▶ **Exercise objective**
Reply with every entry, repeated exactly as given.

○ ○ ○ ○ ○ ○ ○

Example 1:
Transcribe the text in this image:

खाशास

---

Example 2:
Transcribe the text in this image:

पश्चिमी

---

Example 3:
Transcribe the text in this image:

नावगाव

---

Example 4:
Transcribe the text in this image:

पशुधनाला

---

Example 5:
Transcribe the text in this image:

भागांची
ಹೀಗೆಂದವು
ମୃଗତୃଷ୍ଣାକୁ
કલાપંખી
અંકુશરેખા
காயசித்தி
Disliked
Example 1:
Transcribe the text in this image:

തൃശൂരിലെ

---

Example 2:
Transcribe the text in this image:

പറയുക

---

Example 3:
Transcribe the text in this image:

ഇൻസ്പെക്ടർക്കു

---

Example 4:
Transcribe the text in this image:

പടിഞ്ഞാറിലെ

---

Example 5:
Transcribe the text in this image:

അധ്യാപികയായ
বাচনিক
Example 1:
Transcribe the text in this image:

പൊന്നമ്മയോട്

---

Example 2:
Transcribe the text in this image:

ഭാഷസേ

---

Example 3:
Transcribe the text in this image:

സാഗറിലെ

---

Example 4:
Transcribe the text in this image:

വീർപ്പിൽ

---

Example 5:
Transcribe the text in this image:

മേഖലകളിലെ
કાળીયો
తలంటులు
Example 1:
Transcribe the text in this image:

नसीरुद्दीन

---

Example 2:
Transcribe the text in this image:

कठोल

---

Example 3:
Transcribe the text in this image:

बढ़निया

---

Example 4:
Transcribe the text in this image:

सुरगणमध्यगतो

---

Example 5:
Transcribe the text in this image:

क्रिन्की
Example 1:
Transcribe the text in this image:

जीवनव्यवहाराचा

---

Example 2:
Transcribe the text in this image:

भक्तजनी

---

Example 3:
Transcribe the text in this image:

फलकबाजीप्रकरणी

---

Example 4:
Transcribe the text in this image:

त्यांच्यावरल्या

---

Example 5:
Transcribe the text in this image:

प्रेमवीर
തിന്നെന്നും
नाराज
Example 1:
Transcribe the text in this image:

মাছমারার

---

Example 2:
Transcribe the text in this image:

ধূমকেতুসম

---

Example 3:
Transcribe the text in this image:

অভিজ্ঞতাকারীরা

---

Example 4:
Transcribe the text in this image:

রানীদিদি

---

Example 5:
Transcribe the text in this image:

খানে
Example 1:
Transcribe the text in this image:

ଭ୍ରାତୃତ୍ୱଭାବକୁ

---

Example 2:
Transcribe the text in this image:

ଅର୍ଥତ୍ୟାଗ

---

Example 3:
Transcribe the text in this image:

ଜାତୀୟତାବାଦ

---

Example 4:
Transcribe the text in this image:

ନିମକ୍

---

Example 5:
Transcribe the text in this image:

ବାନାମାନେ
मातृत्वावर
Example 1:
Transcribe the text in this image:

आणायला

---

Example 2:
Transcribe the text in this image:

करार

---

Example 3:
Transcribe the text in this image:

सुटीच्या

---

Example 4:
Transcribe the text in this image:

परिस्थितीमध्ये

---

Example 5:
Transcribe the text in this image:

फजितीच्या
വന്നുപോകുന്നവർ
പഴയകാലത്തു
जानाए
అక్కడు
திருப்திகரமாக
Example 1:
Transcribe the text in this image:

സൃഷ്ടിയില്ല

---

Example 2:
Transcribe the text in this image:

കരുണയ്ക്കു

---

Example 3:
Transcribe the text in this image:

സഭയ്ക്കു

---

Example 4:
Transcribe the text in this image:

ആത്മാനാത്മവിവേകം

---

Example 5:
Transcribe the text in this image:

○ ○ ○ ○ ○ ○ ○

▶ **Result of the exercise**
Example 1:
Transcribe the text in this image:

खाशास

---

Example 2:
Transcribe the text in this image:

पश्चिमी

---

Example 3:
Transcribe the text in this image:

नावगाव

---

Example 4:
Transcribe the text in this image:

पशुधनाला

---

Example 5:
Transcribe the text in this image:

भागांची
ಹೀಗೆಂದವು
ମୃଗତୃଷ୍ଣାକୁ
કલાપંખી
અંકુશરેખા
காயசித்தி
Disliked
Example 1:
Transcribe the text in this image:

തൃശൂരിലെ

---

Example 2:
Transcribe the text in this image:

പറയുക

---

Example 3:
Transcribe the text in this image:

ഇൻസ്പെക്ടർക്കു

---

Example 4:
Transcribe the text in this image:

പടിഞ്ഞാറിലെ

---

Example 5:
Transcribe the text in this image:

അധ്യാപികയായ
বাচনিক
Example 1:
Transcribe the text in this image:

പൊന്നമ്മയോട്

---

Example 2:
Transcribe the text in this image:

ഭാഷസേ

---

Example 3:
Transcribe the text in this image:

സാഗറിലെ

---

Example 4:
Transcribe the text in this image:

വീർപ്പിൽ

---

Example 5:
Transcribe the text in this image:

മേഖലകളിലെ
કાળીયો
తలంటులు
Example 1:
Transcribe the text in this image:

नसीरुद्दीन

---

Example 2:
Transcribe the text in this image:

कठोल

---

Example 3:
Transcribe the text in this image:

बढ़निया

---

Example 4:
Transcribe the text in this image:

सुरगणमध्यगतो

---

Example 5:
Transcribe the text in this image:

क्रिन्की
Example 1:
Transcribe the text in this image:

जीवनव्यवहाराचा

---

Example 2:
Transcribe the text in this image:

भक्तजनी

---

Example 3:
Transcribe the text in this image:

फलकबाजीप्रकरणी

---

Example 4:
Transcribe the text in this image:

त्यांच्यावरल्या

---

Example 5:
Transcribe the text in this image:

प्रेमवीर
തിന്നെന്നും
नाराज
Example 1:
Transcribe the text in this image:

মাছমারার

---

Example 2:
Transcribe the text in this image:

ধূমকেতুসম

---

Example 3:
Transcribe the text in this image:

অভিজ্ঞতাকারীরা

---

Example 4:
Transcribe the text in this image:

রানীদিদি

---

Example 5:
Transcribe the text in this image:

খানে
Example 1:
Transcribe the text in this image:

ଭ୍ରାତୃତ୍ୱଭାବକୁ

---

Example 2:
Transcribe the text in this image:

ଅର୍ଥତ୍ୟାଗ

---

Example 3:
Transcribe the text in this image:

ଜାତୀୟତାବାଦ

---

Example 4:
Transcribe the text in this image:

ନିମକ୍

---

Example 5:
Transcribe the text in this image:

ବାନାମାନେ
मातृत्वावर
Example 1:
Transcribe the text in this image:

आणायला

---

Example 2:
Transcribe the text in this image:

करार

---

Example 3:
Transcribe the text in this image:

सुटीच्या

---

Example 4:
Transcribe the text in this image:

परिस्थितीमध्ये

---

Example 5:
Transcribe the text in this image:

फजितीच्या
വന്നുപോകുന്നവർ
പഴയകാലത്തു
जानाए
అక్కడు
திருப்திகரமாக
Example 1:
Transcribe the text in this image:

സൃഷ്ടിയില്ല

---

Example 2:
Transcribe the text in this image:

കരുണയ്ക്കു

---

Example 3:
Transcribe the text in this image:

സഭയ്ക്കു

---

Example 4:
Transcribe the text in this image:

ആത്മാനാത്മവിവേകം

---

Example 5:
Transcribe the text in this image:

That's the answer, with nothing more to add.